Jump Point Search (JPS) is an algorithm we designed with Daniel Harabor. It was initially introduced for uniform cost 8-connected grids, but current work is aiming at generalising those results. Daniel gave a pretty good description of JPS at this address.
JPS relies on the idea that moving North West (NW) and then North (N) is generally the same as moving N and then NW. Based on this idea, we prune the successors so that, in many instances, a node has only one successor. We then explore that successor immediately, until a node is reached where we have several successors (in which case, we start at this node, and this is called a jump) or a node with no successor is reached (dead-end). These second case is quite important, because the remaining nodes that have several successors are often such all but one of these successors have one successors; those successors are immediately explored and often lead to dead-end, which means that only one successor remains, which successor can be immediately explored.
JPS has been proved [1] to be quite efficient, as much as 40x faster than A*. JPS returns the optimal path. It requires no pre-processing, it has no memory overhead.
Extensions are under investigation. A pre-processed version has been proposed to identify the jump-points early. We have quite a few ideas to apply these results in other context.

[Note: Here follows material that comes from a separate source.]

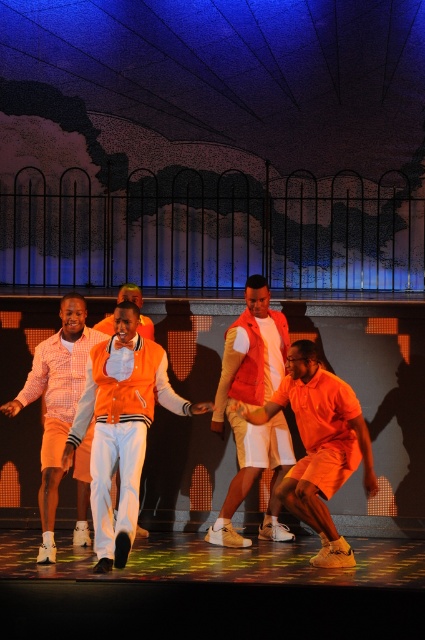
Is orange velvety jacket at center positioned in front of orange matte vest at center?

JPS has received some positive feedback from the outside world. It received a 2012 Highly Commended Nasscom IT Innovation Student Award. Here is an example of the sort of specialised article we received. Some pretty cool videos are also available (also here). We entered the first grid path planning competition but, unfortunately, did not do as well as expected; it seems that the reason is that our entry was the only one to sit on top of the HOG platform. Well, that's how you learn
More recently, Steve Rabin started building stuff on top of JPS+. His extension, goal bounding, integrates quite well with it. Look at the video.
Additional link:
Compressed data bases (CPD) are an efficient way to represent the optimal from each point to each other point of a map. It has been developed by Adi Botea [B1]. I will not enter the details of this work but, essentially, the idea is to store, for each node and each target, the first move of the optimal path from the node to the target. Once this first move is known, the first move from the new node to the target can be requested again, and so on until the target is reached. The first move table can be quite large (in the worst-case, quadratic in the number of nodes) but, for a given node and a set of nearby targets, the first move is often the same, which enables powerful compressions.
My work in this field has so far been in the repair of the CPD in case the map is modified, i.e., if an edge is removed. Computing the CPD requires a lot of time (which is acceptable since it is done at pre-process time and it is computed only once); when the map is modified on-line, we want a new CPD quickly, possibly to the cost of optimality.
I have had two students so far, working on this topic. The first student is Harta Wijaya who did a summer project on the topic. The second student is Hao (Harry) Jiang who is doing a Honours project.
Besides the repair of CPD, there are a number of topics I would like to investigate, such as mixing CPD with JPS.